The fire department will see a much more modest 2% increase from the general fund, though 19 firefighting positions will be cut in 2024, more cuts than any other department. Those positions come from the “fire relief pool,” and are ones in addition to minimum staffing requirements that would backfill a firefighter on sick or holiday leave, city spokesman Brian Coddington said in October.
Those slashed positions were planned for a January recruit academy class and would have provided some additional flexibility, Fire Chief Brian Schaeffer said. Their loss will not result in fewer firefighters on the streets, and Schaeffer has been reassured that the reduction will not immediately impact the department’s overtime spending, which has been a point of controversy in the past.
“I’m cautious, specifically considering the council made it very clear they had concerns about overtime,” Schaeffer said. “That additional 19 people would have given us more of a cushion going into the later years of this (union contract) agreement, but we’re moving forward with the recommendation based on the Chief Financial Officer’s analysis.”
Including costs outside of the general fund, the fire department is expected to spend around $77.6 million next year, up from $74.4 million in the 2023 budget.
Long-term plans
Looking ahead, Boston said the calculus remains unchanged: The city needs to increase its revenue, or else spending cuts are inevitable.
Some are already trying to find potential savings that won’t result in reduced services. Zappone said he wants to explore folding the city’s police 911 dispatch services fully into the county’s Spokane Regional Emergency Communications center, for instance.
Council members, who ultimately have authority to approve the yearly budget, have expressed frustration that they lack the mayor’s access to granular detail on departmental spending, and are thus unable to make detailed changes to a mayor’s budget proposal.
Cathcart, an ally of Woodward’s who has nonetheless criticized her transparency during budget talks, said he hopes Mayor-elect Lisa Brown will work closely with the council and the public next year.
“I’m going to be optimistic that the incoming admin will try to set up a process that has the Council at the center and that is directly engaging the public,” Cathcart said.

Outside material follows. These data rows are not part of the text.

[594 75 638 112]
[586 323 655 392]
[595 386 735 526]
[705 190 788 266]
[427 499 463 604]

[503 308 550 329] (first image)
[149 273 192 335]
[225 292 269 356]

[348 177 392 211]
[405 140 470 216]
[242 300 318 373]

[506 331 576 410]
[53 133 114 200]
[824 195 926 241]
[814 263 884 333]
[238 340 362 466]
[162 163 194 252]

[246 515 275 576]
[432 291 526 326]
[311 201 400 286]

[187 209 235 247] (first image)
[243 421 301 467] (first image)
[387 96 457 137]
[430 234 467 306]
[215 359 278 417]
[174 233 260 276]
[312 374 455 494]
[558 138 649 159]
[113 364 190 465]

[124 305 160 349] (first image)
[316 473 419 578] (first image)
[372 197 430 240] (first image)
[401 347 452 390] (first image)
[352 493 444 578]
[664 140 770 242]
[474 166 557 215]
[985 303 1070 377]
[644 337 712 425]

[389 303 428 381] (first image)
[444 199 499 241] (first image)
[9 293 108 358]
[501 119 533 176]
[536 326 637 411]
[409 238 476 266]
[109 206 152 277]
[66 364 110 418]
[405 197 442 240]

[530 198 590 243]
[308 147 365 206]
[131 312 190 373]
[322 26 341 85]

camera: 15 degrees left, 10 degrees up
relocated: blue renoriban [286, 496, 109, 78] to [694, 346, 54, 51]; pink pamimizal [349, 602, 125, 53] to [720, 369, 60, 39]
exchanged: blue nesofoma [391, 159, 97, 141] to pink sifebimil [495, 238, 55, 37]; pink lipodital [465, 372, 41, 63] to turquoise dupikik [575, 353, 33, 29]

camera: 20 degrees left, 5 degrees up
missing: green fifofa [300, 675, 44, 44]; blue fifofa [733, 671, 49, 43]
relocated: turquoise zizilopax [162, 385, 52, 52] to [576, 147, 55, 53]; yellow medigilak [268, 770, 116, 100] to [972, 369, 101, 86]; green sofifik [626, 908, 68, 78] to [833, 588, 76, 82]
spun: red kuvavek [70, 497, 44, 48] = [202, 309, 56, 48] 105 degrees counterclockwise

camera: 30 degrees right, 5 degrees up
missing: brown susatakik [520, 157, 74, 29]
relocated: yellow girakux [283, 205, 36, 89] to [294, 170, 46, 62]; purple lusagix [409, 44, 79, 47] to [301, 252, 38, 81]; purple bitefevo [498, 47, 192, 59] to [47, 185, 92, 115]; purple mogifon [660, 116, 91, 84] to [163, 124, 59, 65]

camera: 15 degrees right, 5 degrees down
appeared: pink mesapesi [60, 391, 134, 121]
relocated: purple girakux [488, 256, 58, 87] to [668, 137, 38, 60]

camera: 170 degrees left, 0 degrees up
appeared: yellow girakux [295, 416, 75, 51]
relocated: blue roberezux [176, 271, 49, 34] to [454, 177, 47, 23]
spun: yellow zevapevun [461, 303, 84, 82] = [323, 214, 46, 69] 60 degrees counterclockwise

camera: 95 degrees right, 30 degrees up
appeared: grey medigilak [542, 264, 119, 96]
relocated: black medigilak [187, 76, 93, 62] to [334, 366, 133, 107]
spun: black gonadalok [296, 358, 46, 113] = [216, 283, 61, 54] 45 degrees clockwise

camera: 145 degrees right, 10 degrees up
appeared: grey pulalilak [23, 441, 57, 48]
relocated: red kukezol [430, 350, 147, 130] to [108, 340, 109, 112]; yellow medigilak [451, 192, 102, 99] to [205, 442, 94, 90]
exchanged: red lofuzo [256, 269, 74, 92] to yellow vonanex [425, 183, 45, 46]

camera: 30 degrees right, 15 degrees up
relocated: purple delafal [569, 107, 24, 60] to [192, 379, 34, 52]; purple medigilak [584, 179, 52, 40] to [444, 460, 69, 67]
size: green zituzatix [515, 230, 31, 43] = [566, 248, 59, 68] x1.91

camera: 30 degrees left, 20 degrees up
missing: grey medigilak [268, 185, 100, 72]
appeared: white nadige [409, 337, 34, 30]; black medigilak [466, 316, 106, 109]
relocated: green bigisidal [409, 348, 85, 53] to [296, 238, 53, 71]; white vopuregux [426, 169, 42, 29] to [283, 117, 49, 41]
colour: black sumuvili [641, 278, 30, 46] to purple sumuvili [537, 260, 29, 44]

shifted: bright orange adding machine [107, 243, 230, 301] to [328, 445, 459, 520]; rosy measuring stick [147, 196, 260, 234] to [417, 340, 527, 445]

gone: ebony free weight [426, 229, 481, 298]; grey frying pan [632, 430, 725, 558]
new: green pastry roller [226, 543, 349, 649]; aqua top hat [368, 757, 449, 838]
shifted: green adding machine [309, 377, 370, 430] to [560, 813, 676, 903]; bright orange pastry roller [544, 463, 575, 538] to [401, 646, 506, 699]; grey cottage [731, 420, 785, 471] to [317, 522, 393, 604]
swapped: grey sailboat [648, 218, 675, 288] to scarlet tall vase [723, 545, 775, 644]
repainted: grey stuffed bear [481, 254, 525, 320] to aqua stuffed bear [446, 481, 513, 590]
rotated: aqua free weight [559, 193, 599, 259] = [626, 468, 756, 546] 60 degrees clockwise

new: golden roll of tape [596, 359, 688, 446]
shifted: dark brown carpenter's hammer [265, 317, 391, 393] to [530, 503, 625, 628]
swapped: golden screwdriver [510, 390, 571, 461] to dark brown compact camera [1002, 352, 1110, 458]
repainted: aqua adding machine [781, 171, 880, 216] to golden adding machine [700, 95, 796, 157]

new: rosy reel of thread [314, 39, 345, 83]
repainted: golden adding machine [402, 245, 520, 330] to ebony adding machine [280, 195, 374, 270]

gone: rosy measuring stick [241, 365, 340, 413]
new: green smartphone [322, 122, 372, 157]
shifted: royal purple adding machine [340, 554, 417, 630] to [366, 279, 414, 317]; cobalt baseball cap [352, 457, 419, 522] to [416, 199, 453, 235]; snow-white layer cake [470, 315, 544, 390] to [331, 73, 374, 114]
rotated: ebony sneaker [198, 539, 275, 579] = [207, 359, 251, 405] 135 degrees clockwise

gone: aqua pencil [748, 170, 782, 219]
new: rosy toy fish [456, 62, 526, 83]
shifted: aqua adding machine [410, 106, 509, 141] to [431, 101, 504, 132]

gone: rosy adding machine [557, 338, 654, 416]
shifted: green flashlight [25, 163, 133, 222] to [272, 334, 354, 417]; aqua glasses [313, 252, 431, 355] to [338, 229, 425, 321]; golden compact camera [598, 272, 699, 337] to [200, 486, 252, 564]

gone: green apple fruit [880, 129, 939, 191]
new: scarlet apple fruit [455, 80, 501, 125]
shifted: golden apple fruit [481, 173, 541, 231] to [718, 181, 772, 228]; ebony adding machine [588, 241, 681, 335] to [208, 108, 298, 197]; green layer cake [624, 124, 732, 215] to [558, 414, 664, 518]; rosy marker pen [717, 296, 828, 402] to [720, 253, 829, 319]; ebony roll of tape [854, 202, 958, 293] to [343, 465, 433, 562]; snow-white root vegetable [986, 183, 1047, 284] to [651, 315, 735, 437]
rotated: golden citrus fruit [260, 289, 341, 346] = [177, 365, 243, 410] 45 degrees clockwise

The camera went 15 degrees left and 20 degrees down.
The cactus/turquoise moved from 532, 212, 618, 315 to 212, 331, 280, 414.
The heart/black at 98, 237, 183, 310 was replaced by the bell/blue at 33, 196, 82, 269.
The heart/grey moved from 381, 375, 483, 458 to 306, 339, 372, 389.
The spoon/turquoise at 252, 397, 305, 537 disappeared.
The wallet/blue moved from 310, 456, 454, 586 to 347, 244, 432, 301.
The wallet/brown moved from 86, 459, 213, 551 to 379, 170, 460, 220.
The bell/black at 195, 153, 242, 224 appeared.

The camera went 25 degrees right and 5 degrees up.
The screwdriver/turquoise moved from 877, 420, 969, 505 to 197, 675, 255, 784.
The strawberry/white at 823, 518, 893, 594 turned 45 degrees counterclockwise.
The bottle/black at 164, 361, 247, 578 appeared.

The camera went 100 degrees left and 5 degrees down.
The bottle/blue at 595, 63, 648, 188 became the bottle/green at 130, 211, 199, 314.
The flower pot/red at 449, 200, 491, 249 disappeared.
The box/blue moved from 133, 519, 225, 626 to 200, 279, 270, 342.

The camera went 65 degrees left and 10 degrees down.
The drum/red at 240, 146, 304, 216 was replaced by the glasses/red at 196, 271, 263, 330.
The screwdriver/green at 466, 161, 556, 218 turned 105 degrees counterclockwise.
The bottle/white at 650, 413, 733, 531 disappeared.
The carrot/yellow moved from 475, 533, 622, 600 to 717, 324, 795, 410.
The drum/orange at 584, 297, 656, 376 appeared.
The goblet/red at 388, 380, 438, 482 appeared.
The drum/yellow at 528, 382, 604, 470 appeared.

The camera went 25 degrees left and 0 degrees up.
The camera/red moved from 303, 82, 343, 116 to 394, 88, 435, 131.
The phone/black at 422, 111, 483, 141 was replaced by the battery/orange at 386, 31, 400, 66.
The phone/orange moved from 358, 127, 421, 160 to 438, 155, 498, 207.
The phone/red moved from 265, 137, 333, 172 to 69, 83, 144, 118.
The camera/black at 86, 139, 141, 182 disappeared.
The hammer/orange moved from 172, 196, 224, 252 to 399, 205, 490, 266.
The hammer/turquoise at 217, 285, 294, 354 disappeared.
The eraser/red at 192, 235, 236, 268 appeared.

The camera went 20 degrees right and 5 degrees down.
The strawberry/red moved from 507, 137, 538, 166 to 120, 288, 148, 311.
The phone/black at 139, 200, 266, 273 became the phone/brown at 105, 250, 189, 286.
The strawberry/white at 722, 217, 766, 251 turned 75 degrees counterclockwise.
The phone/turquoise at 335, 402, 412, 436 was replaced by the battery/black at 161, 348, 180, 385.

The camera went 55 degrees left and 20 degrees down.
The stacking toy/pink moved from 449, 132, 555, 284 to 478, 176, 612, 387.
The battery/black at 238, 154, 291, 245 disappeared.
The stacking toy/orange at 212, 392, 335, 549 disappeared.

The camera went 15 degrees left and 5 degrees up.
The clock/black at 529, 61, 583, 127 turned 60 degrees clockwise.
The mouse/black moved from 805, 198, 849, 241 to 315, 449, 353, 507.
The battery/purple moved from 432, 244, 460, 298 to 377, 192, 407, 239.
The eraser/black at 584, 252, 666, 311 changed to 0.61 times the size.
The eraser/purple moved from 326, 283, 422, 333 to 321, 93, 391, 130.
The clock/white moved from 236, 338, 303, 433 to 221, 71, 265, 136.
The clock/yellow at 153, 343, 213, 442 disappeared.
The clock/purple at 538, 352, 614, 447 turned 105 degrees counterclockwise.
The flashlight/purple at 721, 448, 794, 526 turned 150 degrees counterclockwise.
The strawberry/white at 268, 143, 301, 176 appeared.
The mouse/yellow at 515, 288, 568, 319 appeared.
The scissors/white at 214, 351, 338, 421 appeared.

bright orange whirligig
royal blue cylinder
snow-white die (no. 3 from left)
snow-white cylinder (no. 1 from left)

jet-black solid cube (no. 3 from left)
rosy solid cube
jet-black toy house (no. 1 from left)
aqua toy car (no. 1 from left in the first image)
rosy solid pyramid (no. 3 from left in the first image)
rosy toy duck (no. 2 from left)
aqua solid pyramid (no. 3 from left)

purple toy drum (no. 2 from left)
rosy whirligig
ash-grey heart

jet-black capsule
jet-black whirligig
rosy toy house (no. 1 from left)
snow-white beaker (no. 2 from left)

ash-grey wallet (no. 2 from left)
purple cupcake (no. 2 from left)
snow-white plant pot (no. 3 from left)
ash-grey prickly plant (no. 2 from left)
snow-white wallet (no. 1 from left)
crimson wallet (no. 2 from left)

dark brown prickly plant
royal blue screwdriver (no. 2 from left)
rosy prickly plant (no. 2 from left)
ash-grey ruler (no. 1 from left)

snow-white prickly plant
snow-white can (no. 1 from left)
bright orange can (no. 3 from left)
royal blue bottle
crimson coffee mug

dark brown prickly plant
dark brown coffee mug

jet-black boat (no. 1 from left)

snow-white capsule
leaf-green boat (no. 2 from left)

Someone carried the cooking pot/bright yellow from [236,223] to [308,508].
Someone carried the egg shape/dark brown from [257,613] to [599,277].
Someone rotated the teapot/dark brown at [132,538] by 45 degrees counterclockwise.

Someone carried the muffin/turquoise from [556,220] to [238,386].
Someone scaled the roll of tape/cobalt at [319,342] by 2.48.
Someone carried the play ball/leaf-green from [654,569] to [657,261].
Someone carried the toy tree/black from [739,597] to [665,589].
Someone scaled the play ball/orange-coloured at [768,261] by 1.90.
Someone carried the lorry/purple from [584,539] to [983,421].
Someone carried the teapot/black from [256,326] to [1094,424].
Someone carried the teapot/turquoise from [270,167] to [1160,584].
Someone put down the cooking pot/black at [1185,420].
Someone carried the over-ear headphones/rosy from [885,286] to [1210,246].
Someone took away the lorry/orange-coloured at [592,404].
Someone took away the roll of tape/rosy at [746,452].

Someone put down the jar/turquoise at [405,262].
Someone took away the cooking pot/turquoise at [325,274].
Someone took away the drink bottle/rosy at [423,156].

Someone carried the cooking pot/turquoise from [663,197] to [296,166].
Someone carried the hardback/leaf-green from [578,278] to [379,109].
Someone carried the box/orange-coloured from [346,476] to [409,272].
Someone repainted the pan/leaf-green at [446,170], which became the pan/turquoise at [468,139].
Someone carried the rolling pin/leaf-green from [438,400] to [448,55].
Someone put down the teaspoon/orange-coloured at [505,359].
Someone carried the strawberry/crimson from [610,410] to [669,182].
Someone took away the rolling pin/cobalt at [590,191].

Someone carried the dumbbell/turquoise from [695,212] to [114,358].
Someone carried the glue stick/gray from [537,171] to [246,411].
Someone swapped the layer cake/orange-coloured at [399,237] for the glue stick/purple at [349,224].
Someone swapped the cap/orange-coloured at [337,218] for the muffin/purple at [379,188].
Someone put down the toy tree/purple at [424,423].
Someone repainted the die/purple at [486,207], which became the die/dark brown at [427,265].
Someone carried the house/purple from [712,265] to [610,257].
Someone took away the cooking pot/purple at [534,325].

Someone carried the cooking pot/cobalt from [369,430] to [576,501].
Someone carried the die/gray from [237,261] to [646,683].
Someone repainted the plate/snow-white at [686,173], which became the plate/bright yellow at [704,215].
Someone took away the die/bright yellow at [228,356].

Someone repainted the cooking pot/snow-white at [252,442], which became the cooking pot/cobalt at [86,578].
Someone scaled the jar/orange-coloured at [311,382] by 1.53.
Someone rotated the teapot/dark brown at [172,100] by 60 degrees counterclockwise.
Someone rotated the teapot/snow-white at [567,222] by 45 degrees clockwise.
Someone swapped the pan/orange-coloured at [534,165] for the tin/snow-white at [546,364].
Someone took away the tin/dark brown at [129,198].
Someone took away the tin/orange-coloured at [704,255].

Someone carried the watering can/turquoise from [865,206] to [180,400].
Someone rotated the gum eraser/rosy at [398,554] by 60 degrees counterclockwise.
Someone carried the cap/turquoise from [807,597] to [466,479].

Councilwoman Betsy Wilkerson said the Woodward administration engaged with the City Council this year in the “most robust budget discussion” she had ever been a part of, but also said she hoped Brown would be more collaborative.
“We’re going to have some tough decisions,” said Wilkerson, who will be sworn in as the City Council president on Tuesday after the election is certified. “The difference will be the collaboration piece and more community engagement.”
“When people feel they’re part of the conversation and know what’s happening, they may not like it, but at least understand it,” she added.